Toutefois, l’ensemble eût sans doute été plus réussi si le choix d’opter pour une esthétique burlesque avait été assumé jusqu’au bout. Au lieu de cela, le metteur en scène Frédéric Bélanger — à qui l’on doit également l’adaptation du roman — a choisi de superposer les scènes grotesques à des épisodes larmoyants, pathétiques et sentimentaux sans leur apposer le moindre vernis ironique ; raison pour laquelle il m’a semblé que cette adaptation édulcorée ressemblait somme toute à une version pour enfants des Trois mousquetaires.
Et pourtant, je n’ignore pas que le triomphe du théâtre romantique précédait déjà de plus d’une décennie la parution des Trois mousquetaires en feuilleton (mars-juillet 1844), et que ce roman a très certainement été influencé par l’esthétique « du grotesque et du sublime » qu’exposa Hugo dans la préface à Cromwell (1827). C’est pourquoi, en un sens, il n’est pas faux de déclarer qu’une telle adaptation était effectivement « fidèle à l’œuvre », car elle s’inscrit très certainement dans cette lignée issue des comédies larmoyantes que défendait déjà Diderot au siècle précédent. Et malgré tout, comment se fait-il que je n’ai pas pu m’empêcher de voir Mickey, Donald et Dingo dans leur version d’Athos, Portos et Aramis ? Serait-ce parce que l’on peut véritablement considérer que la version animée de Disney constitue elle aussi une adaptation « fidèle » de l’œuvre de Dumas ?

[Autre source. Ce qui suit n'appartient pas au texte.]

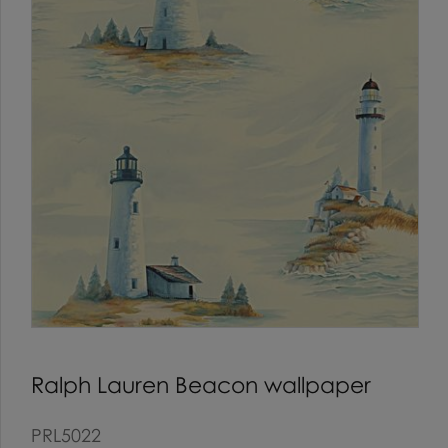
Ralph Lauren Beacon wallpaper
PRL5022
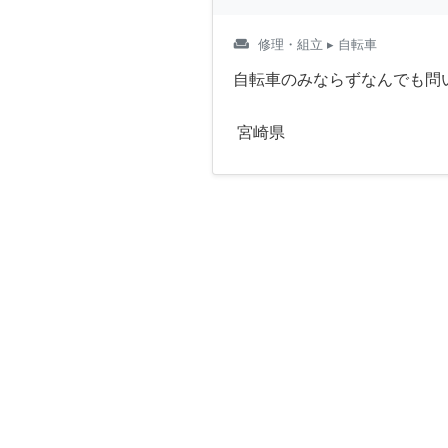
weekend
修理・組立
▸ 自転車
自転車のみならずなんでも問
宮崎県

Je crois que ce qui rapproche le plus la version Disney de celle de Bélanger, c’est la forte impression d’un « nivellement vers le bas » qui se produit dans un cas comme dans l’autre. En effet, bien que le metteur en scène ait déclaré avoir représenté des scènes comme celle de la mort de Constance Bonacieux pour ne pas « embellir les événements », on ne peut s’empêcher de remarquer qu’il fait de cette dernière l’unique maîtresse de d’Artagnan, oubliant de ce fait que le personnage de Dumas ne vivait guère selon les idéaux chevaleresques au point de refuser de coucher avec plusieurs femmes. De tels choix nous invitent à penser que la lecture de l’ouvrage a sans doute été effectuée au premier degré, et à déplorer ce fait, qui n’est pourtant pas étonnant lorsqu’on sait que le public s’est levé pour acclamer Dumas dans sa version Disneyisée. Comme quoi on n’est pas prêts de sortir de la gare.